Others of your examples, as far as I know them, would rather belong more to sound poetry, in my opinion.
But its not my point, that I want to specify rigorously.
I just see a situation in modern arts (and not only in the arts), that it becomes more and more important to categorize - for the critics, which are getting more and more multiplicators. That means, that they have the quality of "trail blazers" who lead the recipients through the underwood of modern art, who also can push one artist or trace of artists because they fit into the critics scheme.
Any art, which operates between the disciplines, which prevents itself from a simple categorization and consumption, gets in danger, such as sound poetry and even more as the "classical" performance art. This is not a problem of a specific audience, which takes part in a certain performance, but of a general public opinion. That some people might have prejustices on these art forms and others dont even know anything about it, means that they know less than the people in the times of historical avantgarde.
So, my attempts to specify sound poetry are going in this direction: to find an understandable modus that makes it possible to tell everybody what it can be and why people are doing it. That contains a practical device as well: what can sound poetry be in the age of MTV? Is it necessary to react on this or is it important not to react? Or could there even come a positive influence of popular music and their presentation?

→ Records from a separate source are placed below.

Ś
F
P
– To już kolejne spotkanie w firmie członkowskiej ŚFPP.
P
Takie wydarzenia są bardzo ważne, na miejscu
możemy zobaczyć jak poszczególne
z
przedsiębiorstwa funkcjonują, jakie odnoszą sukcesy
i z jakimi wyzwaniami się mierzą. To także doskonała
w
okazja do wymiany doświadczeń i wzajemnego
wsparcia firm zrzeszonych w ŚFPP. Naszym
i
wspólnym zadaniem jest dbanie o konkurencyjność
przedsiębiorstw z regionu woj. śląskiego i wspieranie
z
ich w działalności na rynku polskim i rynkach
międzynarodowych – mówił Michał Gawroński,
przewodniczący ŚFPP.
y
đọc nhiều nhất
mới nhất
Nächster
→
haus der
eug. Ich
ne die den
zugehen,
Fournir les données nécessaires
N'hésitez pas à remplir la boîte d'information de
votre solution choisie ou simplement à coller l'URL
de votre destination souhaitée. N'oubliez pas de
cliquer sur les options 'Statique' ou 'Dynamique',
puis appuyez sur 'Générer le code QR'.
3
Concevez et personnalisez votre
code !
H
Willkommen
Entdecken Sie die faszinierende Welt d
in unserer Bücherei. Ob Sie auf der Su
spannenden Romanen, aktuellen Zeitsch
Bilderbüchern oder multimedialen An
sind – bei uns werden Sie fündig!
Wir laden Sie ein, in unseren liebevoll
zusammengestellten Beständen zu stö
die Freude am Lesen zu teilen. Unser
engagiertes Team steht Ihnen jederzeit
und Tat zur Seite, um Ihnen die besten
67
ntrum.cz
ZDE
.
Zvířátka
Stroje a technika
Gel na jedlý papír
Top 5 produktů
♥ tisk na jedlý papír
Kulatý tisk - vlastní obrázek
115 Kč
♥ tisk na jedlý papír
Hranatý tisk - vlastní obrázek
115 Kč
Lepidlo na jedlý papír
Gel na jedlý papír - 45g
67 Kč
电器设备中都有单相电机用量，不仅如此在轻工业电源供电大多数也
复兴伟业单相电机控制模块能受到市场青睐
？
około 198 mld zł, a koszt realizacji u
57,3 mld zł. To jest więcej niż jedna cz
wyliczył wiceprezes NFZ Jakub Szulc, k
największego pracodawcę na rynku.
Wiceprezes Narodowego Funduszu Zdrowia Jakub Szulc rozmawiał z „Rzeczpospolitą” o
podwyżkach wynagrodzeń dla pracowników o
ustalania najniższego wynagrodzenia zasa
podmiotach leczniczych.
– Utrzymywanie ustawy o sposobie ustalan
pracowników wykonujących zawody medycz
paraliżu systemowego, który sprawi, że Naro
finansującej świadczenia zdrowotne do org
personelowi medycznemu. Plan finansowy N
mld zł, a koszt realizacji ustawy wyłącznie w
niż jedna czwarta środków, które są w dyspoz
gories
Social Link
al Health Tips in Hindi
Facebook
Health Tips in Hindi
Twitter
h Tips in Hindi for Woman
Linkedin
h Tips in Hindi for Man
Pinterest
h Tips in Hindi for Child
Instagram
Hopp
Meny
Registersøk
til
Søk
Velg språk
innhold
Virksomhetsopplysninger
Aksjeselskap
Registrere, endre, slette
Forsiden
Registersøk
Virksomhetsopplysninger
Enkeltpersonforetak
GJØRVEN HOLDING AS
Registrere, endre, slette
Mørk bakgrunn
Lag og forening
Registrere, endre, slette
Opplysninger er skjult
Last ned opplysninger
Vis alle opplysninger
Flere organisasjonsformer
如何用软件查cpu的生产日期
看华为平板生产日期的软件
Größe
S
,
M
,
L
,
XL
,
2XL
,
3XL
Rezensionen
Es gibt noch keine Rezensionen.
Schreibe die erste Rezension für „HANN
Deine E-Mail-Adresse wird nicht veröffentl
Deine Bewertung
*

I didn't know all your examples (what is "empty words"?) so I couldn't talk
about this too concrete. Anyway, I hope that I made clear in the next part
what is my proper intention of the "definition discourse", it is not so much,
definition of all times, but definition today …
with best regards
Jaap Blonk:
Most important question to you at this moment: Is it possible that a particular piece is a poem as well as a piece of music as well as a sound poem?
Enno Stahl:
well, again I think, it is a question of the perspective. In my opinion: probably yes, it just has to work in different dimensions: as a written text, because "conventional" poetry (usually) must be printable in a book, put on stage, it can be a sound poem (chlebnikov's laughter-poem), maybe more difficult if it then can also be music?! chlebnikov's poem might be music, if someone listens to it, who doesn't understand Russian, but is it music by essence? what is its deepest sense? difficult to decide. but: from the perspective of a literary scholar it maybe could not really be all the three of it (they try so hard
to define the categories, what's a poem, what's a short story, what's a novel - if something is music, poem und sound poem, the whole work is destroyed!).